В этой связи нельзя не вспомнить о кодифицирующей функции начала экранного произведения, когда первые кадры, начальные фразы закадрового текста как бы настраивают зрителя на правильное восприятие целого, предлагают семиотический ключ для расшифровки авторского послания.
В сюжете о санатории в Несвиже это правило было использовано с противоположной целью – не для знакомства с авторской знаковой системой, а для дезориентации зрителя, ослабления иммунитета к распознанию ложного тезиса. Содержание и структура закадрового текста эффективно формируют такой тип этнокультурной идентичности, который терпимо воспринимал бы изолированность от многовековой европейской традиции своей страны.
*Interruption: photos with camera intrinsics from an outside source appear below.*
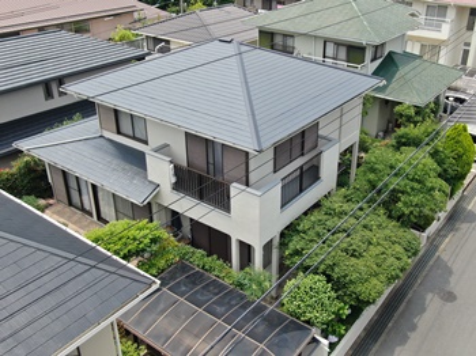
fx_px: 453
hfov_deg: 55.4
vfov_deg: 42.9
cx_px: 238
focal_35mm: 33
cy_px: 178
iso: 100
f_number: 3.2
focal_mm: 5.57
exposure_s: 1/500
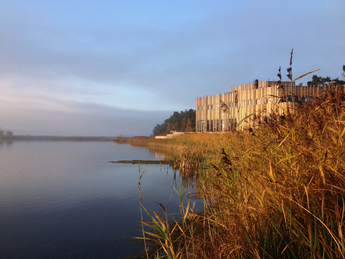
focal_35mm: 35
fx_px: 349
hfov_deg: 52.6
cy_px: 130
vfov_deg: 40.7
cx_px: 172
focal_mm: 4.28
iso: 50
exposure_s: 1/406
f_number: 2.4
Если же рассматривать хроникальные кадры вне идеологического контекста, то визуальный ряд сюжета чрезвычайно информативен для культурологов, историков, архитекторов, музейных работников. На многих кадрах запечатлены приметы эпохи со всеми признаками послевоенного аскетического быта – кровати с железными спинками, кресла из разных мебельных гарнитуров и столы, накрытые скатертями. Кадры сюжета – это документальное свидетельство того, в каком состоянии находился Несвижский дворцово-замковый комплекс сразу после войны.
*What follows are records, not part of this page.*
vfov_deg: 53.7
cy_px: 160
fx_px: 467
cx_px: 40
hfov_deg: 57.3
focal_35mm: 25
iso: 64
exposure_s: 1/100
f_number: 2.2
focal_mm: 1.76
Глядя на кадры хроники, задаешься вопросом: а уцелел бы Несвижский дворец, если бы в нем не разместился санаторий, не работали бы медики, не лечились и не отдыхали бы люди? Не повторил бы он судьбу других белорусских замков, которые постепенно разрушили время и непростительное безразличие?
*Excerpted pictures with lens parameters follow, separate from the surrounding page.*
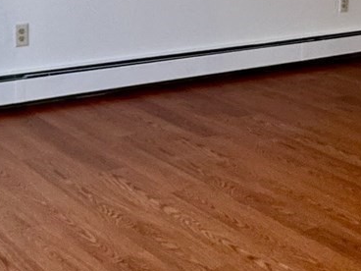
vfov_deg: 17.4
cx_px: 145
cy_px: -109
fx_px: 813
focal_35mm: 78
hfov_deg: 25.0
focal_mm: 2.22
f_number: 2.2
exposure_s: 1/120
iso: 80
И последнее, что обращает на себя внимание и не может быть случайностью: экранное повествование о здравнице в замке Радзивиллов полностью изолировано от темы минувшей войны.
Формы этнокультурной идентичности белорусского народа, сформированные в довоенный период, не могли не пополниться совсем недавним и крайне ценным опытом масштабного партизанского движения в годы военного лихолетья. Существуют несомненные резоны в тезисе белорусского политолога Ю. Шевцова, когда он пишет о том, что «именно “партизаны” добивались и добились инвестиций из союзного центра на развитие в БССР крупных заводов, восстановление городов, мелиорацию и сверхиндустриализацию. Этот правящий класс по-своему позиционировал себя в Москве. Его внутренняя солидарность и моральная чистота были для бывшего СССР, вероятно, беспрецедентны. Однако, будучи по происхождению крестьянским, этот социальный слой, безусловно, не обращал слишком большого внимания на историческое сознание белорусов, ограничиваясь культом “Беларуси – партизанской республики”. Тем более что националистические интерпретации белорусской идентичности как раз обращаются в основном к истории и к языку. Ненависть к националистам-коллаборантам у “партизан” была в общем тотальной»[60]
.Специфика белорусской практики управления и хозяйствования, выработанная в годы партизанской борьбы и перенесенная в мирную жизнь, нашла неожиданное отражение в отдельных документальных лентах конца 1940-х годов, в частности в документальном фильме «Рассвет», посвященном одноименному передовому колхозу (в недалеком будущем – колхозу-миллионеру) и его председателю К.П. Орловскому (режиссер Б. Шелонцев, оператор В.Окулич, 1947).
В далеко не изобильном 1947 году яства и напитки, собранные организаторами «хроникальных» съемок едва ли не с целого сельсовета Кировского района Могилевской области в дом рядового колхозника Белявского (эпизод «Вечеринка в доме Белявского» из третьей части фильма), являются, разумеется, специально созданной «декорацией». Взаимоотношения рядовых колхозников с председателем и между собой, их манера речи и поведение в заурядных бытовых ситуациях очень походят на опереточный диалог и опереточную же мизансцену (как и в сценических жанрах, действующие лица в фильме «Рассвет» в ходе застолья не едят, а лишь обозначают этот процесс).
Сегодня сложно смоделировать реакцию сельских жителей на просмотр этой ленты сразу после ее выхода – в послевоенные годы колхозные трудодни превратились в форму контроля трудовой повинности в пользу государства, колхозники не получали за работу наличных денег. В 1946 году, отмеченном в Беларуси сильной засухой, только 41 % сельских тружеников получили по 200 г хлеба за один трудодень.